« Plaider pour la fin de la guerre » : la supplique du gouverneur Evariste Kakule Somo résonne encore dans la salle de Beni, épicentre d'une nouvelle offensive pour la paix. Mardi 3 juin, cette ville martyre du Nord-Kivu devenait le symbole d'un espoir renaissant avec le lancement officiel de la deuxième phase des projets Nashiriki Kwa Masikilizano. Sous le regard des ambassadeurs européens, une enveloppe de 1,5 million d'euros est débloquée pour dix mois d'actions ciblées en Ituri et au Nord-Kivu. Mais comment transformer ces financements UE RDC en paix tangible pour des populations meurtries ?
Georges Wanyu, directeur du consortium pour la Cohésion sociale, précise la feuille de route : « Nashiriki Kwa Masikilizano vise à stabiliser les communautés par la promotion de la cohésion sociale. Nous renforcerons les capacités des autorités administratives, coutumières et des leaders civils. » Un maillage essentiel dans ces régions où la méfiance envers les institutions alimente les cycles de violence. Le projet s'articule autour d'un triptyque : médiation locale, résilience communautaire et empowerment des structures traditionnelles. Des mécanismes qui ont fait leurs preuves lors de la première phase mais qui doivent désormais s'adapter à l'escalade sécuritaire récente.
Le gouverneur Somo, dans son allocution, a martelé l'urgence d'une action internationale concrète : « La population attend impatiemment l'application coercitive de la résolution 2773 de l'ONU. » Un appel direct aux diplomates européens présents, alors que les groupes armés étendent leur emprise. Cette pression politique s'accompagne d'un défi opérationnel de taille : comment les organisations impliquées – Conseil norvégien pour les réfugiés, International Alert, Search For Common Ground et Ebuteli – parviendront-elles à déployer leurs équipes dans des zones toujours plus enclavées par l'insécurité ?
La réconciliation Nord-Kivu passe par un travail de fourmi. Dans les territoires de Djugu et de Beni, les animateurs terrain le savent bien : chaque atelier de médiation, chaque dialogue intercommunautaire est une bataille contre la méfiance ancestrale. Le programme mise sur l'intégration des chefs coutumiers, gardiens de la mémoire collective, et sur la formation de jeunes relais communautaires. Une approche bottom-up qui contraste avec les échecs passés des macro-initiatives de paix. Mais le calendrier serré – seulement dix mois – soulève des interrogations. Peut-on reconstruire la cohésion sociale Est RDC à coups de projets ponctuels ?

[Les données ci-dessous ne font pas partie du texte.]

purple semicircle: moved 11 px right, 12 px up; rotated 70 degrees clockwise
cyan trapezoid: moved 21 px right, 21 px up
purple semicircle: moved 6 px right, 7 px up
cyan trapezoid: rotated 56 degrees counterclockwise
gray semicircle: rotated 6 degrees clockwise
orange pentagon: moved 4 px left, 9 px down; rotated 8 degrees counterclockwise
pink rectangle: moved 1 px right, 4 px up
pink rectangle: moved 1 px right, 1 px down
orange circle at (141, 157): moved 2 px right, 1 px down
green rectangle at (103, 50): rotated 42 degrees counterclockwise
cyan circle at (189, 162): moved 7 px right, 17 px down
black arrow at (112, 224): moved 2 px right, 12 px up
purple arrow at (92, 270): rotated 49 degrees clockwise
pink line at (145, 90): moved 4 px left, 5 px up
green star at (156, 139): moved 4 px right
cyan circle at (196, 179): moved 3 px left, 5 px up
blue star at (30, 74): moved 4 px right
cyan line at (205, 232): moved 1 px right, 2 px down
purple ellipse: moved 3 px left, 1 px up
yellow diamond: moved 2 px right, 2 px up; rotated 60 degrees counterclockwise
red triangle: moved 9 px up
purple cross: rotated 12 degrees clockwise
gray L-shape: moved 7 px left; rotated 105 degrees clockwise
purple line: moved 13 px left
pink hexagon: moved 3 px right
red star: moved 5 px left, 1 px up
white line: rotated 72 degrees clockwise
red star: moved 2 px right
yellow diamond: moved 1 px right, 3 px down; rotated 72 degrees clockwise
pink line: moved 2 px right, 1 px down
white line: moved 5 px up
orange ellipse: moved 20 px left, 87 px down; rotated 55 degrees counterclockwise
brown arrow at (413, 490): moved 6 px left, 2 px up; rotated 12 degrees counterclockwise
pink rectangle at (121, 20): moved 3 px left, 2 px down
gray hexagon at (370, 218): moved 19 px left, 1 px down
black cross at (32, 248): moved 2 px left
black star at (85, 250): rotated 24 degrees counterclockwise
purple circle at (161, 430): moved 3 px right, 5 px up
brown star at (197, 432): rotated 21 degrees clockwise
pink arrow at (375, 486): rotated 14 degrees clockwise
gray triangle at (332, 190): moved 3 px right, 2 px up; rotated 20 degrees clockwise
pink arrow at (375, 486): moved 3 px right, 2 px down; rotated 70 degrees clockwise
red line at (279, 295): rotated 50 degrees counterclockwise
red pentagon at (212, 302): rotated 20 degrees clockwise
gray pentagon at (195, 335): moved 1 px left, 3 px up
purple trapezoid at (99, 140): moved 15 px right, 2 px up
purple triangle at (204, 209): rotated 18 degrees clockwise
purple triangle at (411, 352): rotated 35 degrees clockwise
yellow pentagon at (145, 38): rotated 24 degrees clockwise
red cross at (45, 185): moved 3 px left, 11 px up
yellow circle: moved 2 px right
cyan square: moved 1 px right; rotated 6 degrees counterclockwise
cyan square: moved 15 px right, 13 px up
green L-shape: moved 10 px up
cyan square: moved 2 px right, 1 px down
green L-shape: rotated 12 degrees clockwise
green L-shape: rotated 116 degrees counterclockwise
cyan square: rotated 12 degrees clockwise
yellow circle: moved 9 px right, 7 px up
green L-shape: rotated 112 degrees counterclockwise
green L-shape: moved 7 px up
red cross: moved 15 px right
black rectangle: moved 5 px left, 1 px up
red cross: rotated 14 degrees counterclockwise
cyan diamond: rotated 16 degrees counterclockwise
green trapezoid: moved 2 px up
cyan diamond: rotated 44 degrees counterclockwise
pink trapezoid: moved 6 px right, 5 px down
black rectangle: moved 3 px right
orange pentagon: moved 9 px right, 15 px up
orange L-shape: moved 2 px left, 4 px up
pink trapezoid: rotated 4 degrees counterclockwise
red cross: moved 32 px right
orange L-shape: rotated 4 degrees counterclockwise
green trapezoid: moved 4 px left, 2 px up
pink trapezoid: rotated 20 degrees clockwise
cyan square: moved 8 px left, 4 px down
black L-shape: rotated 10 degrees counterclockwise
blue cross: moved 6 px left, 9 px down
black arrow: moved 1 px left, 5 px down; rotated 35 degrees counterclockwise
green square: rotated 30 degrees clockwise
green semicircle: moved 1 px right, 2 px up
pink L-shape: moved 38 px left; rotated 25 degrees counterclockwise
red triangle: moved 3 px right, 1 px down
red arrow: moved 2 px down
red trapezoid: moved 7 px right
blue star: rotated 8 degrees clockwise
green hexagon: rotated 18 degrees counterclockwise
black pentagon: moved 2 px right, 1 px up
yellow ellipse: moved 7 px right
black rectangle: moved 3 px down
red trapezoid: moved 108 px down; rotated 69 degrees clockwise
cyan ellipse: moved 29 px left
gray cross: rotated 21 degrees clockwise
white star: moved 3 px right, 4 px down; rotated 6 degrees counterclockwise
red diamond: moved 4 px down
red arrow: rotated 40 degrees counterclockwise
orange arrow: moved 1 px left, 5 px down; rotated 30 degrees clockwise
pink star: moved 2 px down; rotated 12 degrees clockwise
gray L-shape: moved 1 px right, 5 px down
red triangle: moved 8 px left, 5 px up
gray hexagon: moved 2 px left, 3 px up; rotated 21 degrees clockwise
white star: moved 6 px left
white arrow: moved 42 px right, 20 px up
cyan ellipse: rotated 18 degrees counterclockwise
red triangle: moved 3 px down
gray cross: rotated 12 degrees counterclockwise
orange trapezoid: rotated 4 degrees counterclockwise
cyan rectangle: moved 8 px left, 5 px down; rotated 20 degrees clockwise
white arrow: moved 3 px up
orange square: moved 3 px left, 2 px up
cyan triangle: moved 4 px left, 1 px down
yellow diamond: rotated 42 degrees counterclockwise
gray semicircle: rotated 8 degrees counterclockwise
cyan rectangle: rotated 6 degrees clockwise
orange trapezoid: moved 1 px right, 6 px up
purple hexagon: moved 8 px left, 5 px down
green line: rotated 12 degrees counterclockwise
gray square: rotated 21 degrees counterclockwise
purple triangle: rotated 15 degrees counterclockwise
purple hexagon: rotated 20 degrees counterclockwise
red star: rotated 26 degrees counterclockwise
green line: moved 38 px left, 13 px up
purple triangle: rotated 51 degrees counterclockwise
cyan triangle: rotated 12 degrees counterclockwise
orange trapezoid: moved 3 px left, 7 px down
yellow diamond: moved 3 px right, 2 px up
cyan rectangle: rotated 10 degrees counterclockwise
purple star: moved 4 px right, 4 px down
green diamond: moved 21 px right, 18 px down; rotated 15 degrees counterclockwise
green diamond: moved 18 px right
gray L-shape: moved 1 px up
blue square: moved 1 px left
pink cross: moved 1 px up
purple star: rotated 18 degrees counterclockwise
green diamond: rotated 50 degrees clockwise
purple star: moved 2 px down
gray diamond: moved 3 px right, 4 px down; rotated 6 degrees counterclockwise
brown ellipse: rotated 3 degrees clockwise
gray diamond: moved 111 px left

L'enjeu dépasse la simple pacification. Derrière les projets paix Ituri se profile une course contre la montre pour éviter l'effondrement définitif du tissu social. Les femmes de Bunia, premières victimes des violences sexuelles, attendent des espaces sécurisés pour témoigner. Les jeunes de Goma réclament des alternatives concrètes à l'enrôlement forcé. Si Nashiriki Kwa Masikilizano (« Je participe à la réconciliation » en swahili) porte une ambition louable, sa réussite dépendra de sa capacité à transformer l'essai sur un terrain miné par des décennies de conflits. L'Europe a ouvert son portefeuille, mais la balle est désormais dans le camp des acteurs locaux.